▶ **Your instructions**: Each line below must be printed again exactly.

▶ **Data provided**:
== Segment start ==

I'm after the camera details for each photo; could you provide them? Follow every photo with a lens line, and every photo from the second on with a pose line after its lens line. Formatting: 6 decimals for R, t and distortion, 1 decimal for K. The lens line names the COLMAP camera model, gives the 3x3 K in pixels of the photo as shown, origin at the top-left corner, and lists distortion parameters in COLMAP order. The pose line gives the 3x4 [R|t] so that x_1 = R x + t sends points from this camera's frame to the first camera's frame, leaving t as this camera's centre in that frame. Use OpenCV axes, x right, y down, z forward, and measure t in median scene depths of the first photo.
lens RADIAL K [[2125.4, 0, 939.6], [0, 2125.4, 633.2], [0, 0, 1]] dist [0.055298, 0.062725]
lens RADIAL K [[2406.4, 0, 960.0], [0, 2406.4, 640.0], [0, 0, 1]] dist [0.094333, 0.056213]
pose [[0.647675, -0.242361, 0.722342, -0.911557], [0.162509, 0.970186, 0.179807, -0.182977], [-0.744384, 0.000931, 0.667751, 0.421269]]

== Segment end ==

▶ **Result below**:
I'm after the camera details for each photo; could you provide them? Follow every photo with a lens line, and every photo from the second on with a pose line after its lens line. Formatting: 6 decimals for R, t and distortion, 1 decimal for K. The lens line names the COLMAP camera model, gives the 3x3 K in pixels of the photo as shown, origin at the top-left corner, and lists distortion parameters in COLMAP order. The pose line gives the 3x4 [R|t] so that x_1 = R x + t sends points from this camera's frame to the first camera's frame, leaving t as this camera's centre in that frame. Use OpenCV axes, x right, y down, z forward, and measure t in median scene depths of the first photo.
lens RADIAL K [[2125.4, 0, 939.6], [0, 2125.4, 633.2], [0, 0, 1]] dist [0.055298, 0.062725]
lens RADIAL K [[2406.4, 0, 960.0], [0, 2406.4, 640.0], [0, 0, 1]] dist [0.094333, 0.056213]
pose [[0.647675, -0.242361, 0.722342, -0.911557], [0.162509, 0.970186, 0.179807, -0.182977], [-0.744384, 0.000931, 0.667751, 0.421269]]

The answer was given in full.